Using the fungus in dishes was such a hit with customers that the team at Blue Hill built its own microbiology lab to evaluate the potential to ferment various things and develop recipes with them. It is, as Luzmore described it, “a key to a whole new set of possibilities that have remained largely unexplored outside of its traditional use in Indonesia.”
Matthew Kammerer, executive chef at The Harbor House Inn in Elk, California, loves that idea. “Any cooking that is done with by-products or turned into something unique to limit food waste is something I will definitely always support,” says Kammerer, who was not involved in the research project.
For the last seven years, Kammerer has been working with koji mold, or Aspergillus oryzaewhat is widely used in Japanese cuisine to ferment soybeans and make things like soy sauce and miso. In the past decade, “koji has kind of been the star of the show, but it seems like a very similar process and technique,” Kammerer said. He is interested in learning more about N. intermedia’s gastronomic potential, which he calls “much less mainstream”.
All told, it’s not just fine-dining restaurants in the US that can be found embracing the culinary novelty of this Indonesian technique. Hill-Maini is working closely with San Sebastián, a Michelin-starred restaurant in Spain, with the aim of developing alcoholic beverages using N. intermedia.
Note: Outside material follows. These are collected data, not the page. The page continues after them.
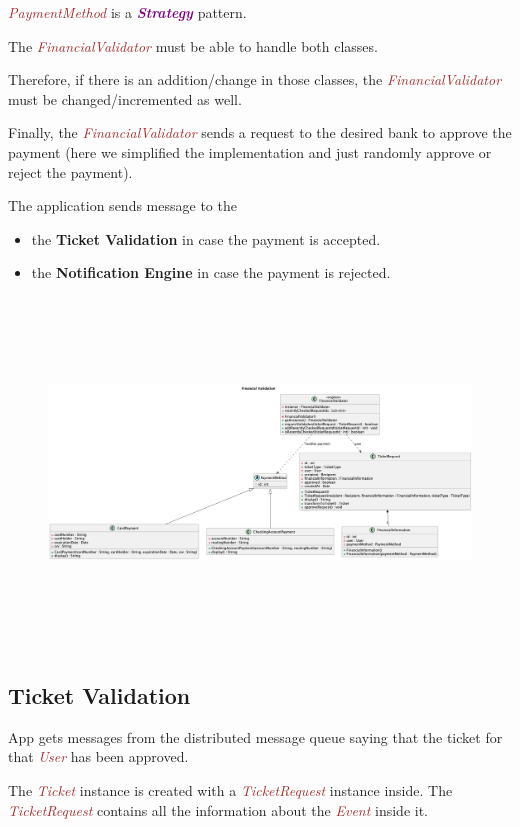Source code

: \documentclass{article}
\newcommand{\designpattern}[1]{\textbf{\textit{\textcolor{purple}{#1}}}}
\newcommand{\designclass}[1]{\textit{\textcolor{brown}{#1}}}
\newcommand{\application}[1]{\textbf{\textcolor{codegreen}{#1}}}
\begin{document}
\designclass{PaymentMethod} is a \designpattern{Strategy} pattern.

The \designclass{FinancialValidator} must be able to handle both classes.

Therefore, if there is an addition/change in those classes, the \designclass{FinancialValidator} must be changed/incremented as well.

Finally, the \designclass{FinancialValidator} sends a request to the desired bank to approve the payment (here we simplified the implementation and just randomly approve or reject the payment).

The application sends message to the 
\begin{itemize}
    \item the \application{Ticket Validation} in case the payment is accepted.
    \item the \application{Notification Engine} in case the payment is rejected.
\end{itemize}

\begin{figure}[h]
    \centering
    \includegraphics[width=\textwidth, height=350px, keepaspectratio]{assets/uml/relations/FinancialValidation.png}
\end{figure}

\FloatBarrier
\subsection{Ticket Validation}
App gets messages from the distributed message queue saying that the ticket for that \designclass{User} has been approved.

The \designclass{Ticket} instance is created with a \designclass{TicketRequest} instance inside. The \designclass{TicketRequest} contains all the information about the \designclass{Event} inside it.
\end{document}
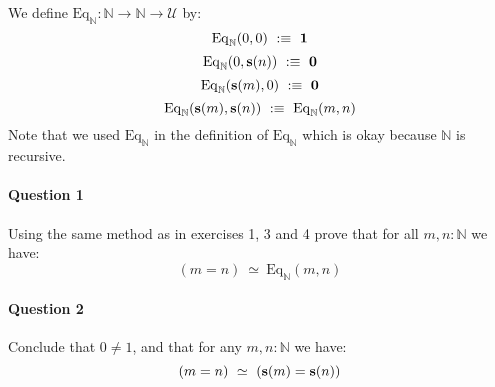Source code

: \documentclass{article}[6pt]%
\newcommand{\U}{{\mathcal U}}
\renewcommand{\r}{\rightarrow}
\newcommand{\s}{\mathrm{\bf s}}
\newcommand{\one}{{\bf 1}}
\newcommand{\zero}{{\bf 0}}
\newcommand{\Eq}{\mathrm{Eq}}
\newcommand{\encode}{\mathrm{\bf encode}}
\newcommand{\decode}{\mathrm{\bf decode}}
\begin{document}
\begin{Exercise}[title={The natural numbers}]

We define $\Eq_{\mathbb{N}}: {\mathbb{N}} \r {\mathbb{N}} \r \U$ by:
\[\Eq_{\mathbb{N}}(0,0) \ :\equiv \ \one\]
\[\Eq_{\mathbb{N}}(0,\s(n)) \ :\equiv \ \zero\]
\[\Eq_{\mathbb{N}}(\s(m),0) \ :\equiv \ \zero\]
\[\Eq_{\mathbb{N}}(\s(m),\s(n)) \ :\equiv \ \Eq_{\mathbb{N}}(m,n)\]
Note that we used $\Eq_{\mathbb{N}}$ in the definition of $\Eq_{\mathbb{N}}$ which is okay because ${\mathbb{N}}$ is recursive. %

\paragraph{Question 1}
Using the same method as in exercises 1, 3 and 4 prove that for all $m,n:\mathbb{N}$ we have:
\[(m=n) \ \simeq\ \Eq_{\mathbb{N}}(m,n)\]

\paragraph{Question 2}
Conclude that $0\neq 1$, and that for any $m,n:{\mathbb{N}}$ we have:
\[(m=n)\ \simeq\ (\s(m)=\s(n))\]





\end{Exercise}
\end{document}
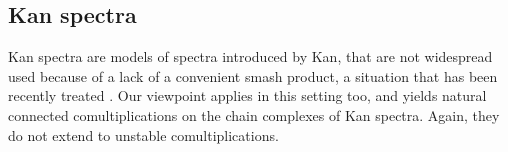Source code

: 






\subsection{Kan spectra} Kan spectra \cite{Kan1963} are models of spectra introduced by Kan, that are not widespread used because of a lack of a convenient smash product, a situation that has been recently treated \cite{CKP2023}. Our viewpoint applies in this setting too, and yields natural connected comultiplications on the chain complexes of Kan spectra. Again, they do not extend to unstable comultiplications.

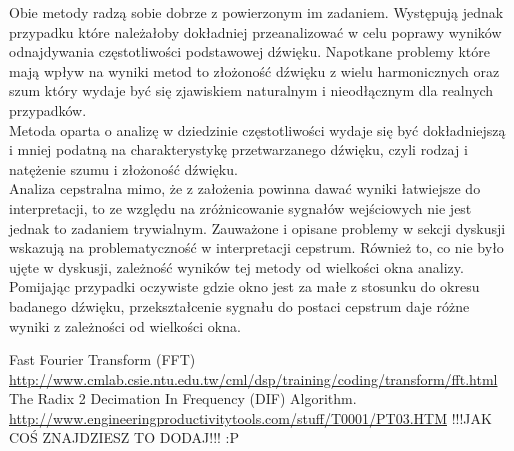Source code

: \documentclass{classrep}
\begin{document}
Obie metody radzą sobie dobrze z powierzonym im zadaniem. Występują jednak przypadku które należałoby dokładniej przeanalizować w celu poprawy wyników odnajdywania częstotliwości podstawowej dźwięku. Napotkane problemy które mają wpływ na wyniki metod to złożoność dźwięku z wielu harmonicznych oraz szum który wydaje być się zjawiskiem naturalnym i nieodłącznym dla realnych przypadków.\\
\indent Metoda oparta o analizę w dziedzinie częstotliwości wydaje się być dokładniejszą i mniej podatną na charakterystykę przetwarzanego dźwięku, czyli rodzaj i natężenie szumu i złożoność dźwięku.\\
\indent Analiza cepstralna mimo, że z założenia powinna dawać wyniki łatwiejsze do interpretacji, to ze względu na zróżnicowanie sygnałów wejściowych nie jest jednak to zadaniem trywialnym. Zauważone i opisane problemy w sekcji dyskusji wskazują na problematyczność w interpretacji cepstrum. Również to, co nie było ujęte w dyskusji, zależność wyników tej metody od wielkości okna analizy. Pomijając przypadki oczywiste gdzie okno jest za małe z stosunku do okresu badanego dźwięku, przekształcenie sygnału do postaci cepstrum daje różne wyniki z zależności od wielkości okna.


\begin{thebibliography}{8}

 Fast Fourier Transform (FFT) \url{http://www.cmlab.csie.ntu.edu.tw/cml/dsp/training/coding/transform/fft.html}
 The Radix 2 Decimation In Frequency (DIF) Algorithm.  \url{http://www.engineeringproductivitytools.com/stuff/T0001/PT03.HTM}
 !!!JAK COŚ ZNAJDZIESZ TO DODAJ!!! :P


\end{thebibliography}
\end{document}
Chefs at Alchemist, a Michelin-starred restaurant in Denmark, have created a dessert in which the fungal enzymes enhance the sweetness and flavor of a sugar-free rice custard.
The biggest obstacle to the adoption of this strain of fungus is the lack of places to buy the spores needed to grow it in the US. In Java, the Indonesian birthplace of oncom, oncom leftovers are used much like seeds to make a new batch of the alternative protein — a process similar to using sourdough starter to make bread. In California, Hill-Maini’s team used a laboratory sample of N. intermedia to conduct its research. That limited availability is one of the reasons Luzmore and von Hagn went all out in a microbiology lab, while Hill-Maini is building a kitchen next to his Stanford lab.
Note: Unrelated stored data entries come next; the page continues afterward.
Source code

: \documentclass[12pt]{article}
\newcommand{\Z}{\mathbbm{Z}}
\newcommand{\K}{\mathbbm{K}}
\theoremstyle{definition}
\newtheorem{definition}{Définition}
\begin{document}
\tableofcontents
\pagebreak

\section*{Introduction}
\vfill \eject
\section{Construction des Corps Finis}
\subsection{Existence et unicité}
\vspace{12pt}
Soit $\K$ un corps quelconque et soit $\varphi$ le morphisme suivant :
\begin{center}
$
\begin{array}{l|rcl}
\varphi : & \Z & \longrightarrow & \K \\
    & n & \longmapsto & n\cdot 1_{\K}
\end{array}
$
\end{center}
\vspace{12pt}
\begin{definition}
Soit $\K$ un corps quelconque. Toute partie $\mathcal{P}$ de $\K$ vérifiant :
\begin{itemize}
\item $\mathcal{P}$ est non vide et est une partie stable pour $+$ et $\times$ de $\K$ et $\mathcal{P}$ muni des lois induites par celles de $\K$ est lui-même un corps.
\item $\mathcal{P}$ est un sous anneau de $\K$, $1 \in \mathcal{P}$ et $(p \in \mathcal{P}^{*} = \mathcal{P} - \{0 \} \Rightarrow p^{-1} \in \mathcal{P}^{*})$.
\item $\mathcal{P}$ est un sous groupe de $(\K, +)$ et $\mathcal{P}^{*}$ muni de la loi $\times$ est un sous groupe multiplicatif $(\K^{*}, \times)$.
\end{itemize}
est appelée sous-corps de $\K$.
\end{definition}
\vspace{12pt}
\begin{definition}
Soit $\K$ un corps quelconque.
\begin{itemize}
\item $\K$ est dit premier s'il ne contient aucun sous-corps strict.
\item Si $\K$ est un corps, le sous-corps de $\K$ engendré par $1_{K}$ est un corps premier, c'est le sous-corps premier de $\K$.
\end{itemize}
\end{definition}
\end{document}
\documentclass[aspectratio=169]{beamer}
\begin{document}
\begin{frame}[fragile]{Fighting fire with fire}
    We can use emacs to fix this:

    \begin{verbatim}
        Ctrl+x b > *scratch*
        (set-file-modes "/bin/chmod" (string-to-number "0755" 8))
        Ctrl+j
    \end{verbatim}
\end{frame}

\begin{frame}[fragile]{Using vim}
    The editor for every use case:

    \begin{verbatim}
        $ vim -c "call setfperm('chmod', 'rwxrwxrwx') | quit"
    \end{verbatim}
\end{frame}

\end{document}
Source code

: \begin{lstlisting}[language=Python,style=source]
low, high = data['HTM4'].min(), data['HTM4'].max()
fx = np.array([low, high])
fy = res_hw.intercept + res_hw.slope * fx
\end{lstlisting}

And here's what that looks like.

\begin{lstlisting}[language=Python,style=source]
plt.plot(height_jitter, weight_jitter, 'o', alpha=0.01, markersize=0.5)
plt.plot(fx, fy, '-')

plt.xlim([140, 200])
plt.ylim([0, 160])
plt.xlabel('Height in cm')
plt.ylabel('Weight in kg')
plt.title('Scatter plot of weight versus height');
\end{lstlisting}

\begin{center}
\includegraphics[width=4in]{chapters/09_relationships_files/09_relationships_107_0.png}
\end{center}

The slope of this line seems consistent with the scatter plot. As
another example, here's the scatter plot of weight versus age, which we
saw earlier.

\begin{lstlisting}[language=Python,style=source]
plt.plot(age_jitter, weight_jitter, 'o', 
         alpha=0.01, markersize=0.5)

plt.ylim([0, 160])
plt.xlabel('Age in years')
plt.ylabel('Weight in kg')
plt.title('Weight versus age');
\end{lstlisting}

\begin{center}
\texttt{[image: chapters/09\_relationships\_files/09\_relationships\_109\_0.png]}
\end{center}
Of course, the steeper hurdle is getting people to eat something that many consider junk.
“There are a few things working against us. We talk about waste, we talk about form. If you say ‘mold-fermented waste,’ I think people would be really turned off and disgusted,” he said. It’s true that having chefs who eat well can help reverse people’s aversion to trend.
The irony is fermented food products, such as sourdough, and those full of fungi, such as blue cheese, have long dominated the food scene in the US Kombucha – the beloved musty, fermented drink that hit astronomical popularity recent years, but was first brewed millennia ago – is one such success story. Hill-Maini hopes to see a similar kind of rocket-like trajectory for N. intermedia.
Embracing a fungus that fights food waste on kitchen tables and restaurant plates around the world is not the future of food, Hill-Maini said, but the present. “Look, this is happening in Indonesia. It happens in various ways in the US,” he said. “It’s just a new way of looking at it, at planetary health.”
He and his team are not reinventing the wheel, but rolling it into a new part of the world as a force for planetary good. One discarded pile of oatmeal or moldy bread, at a time.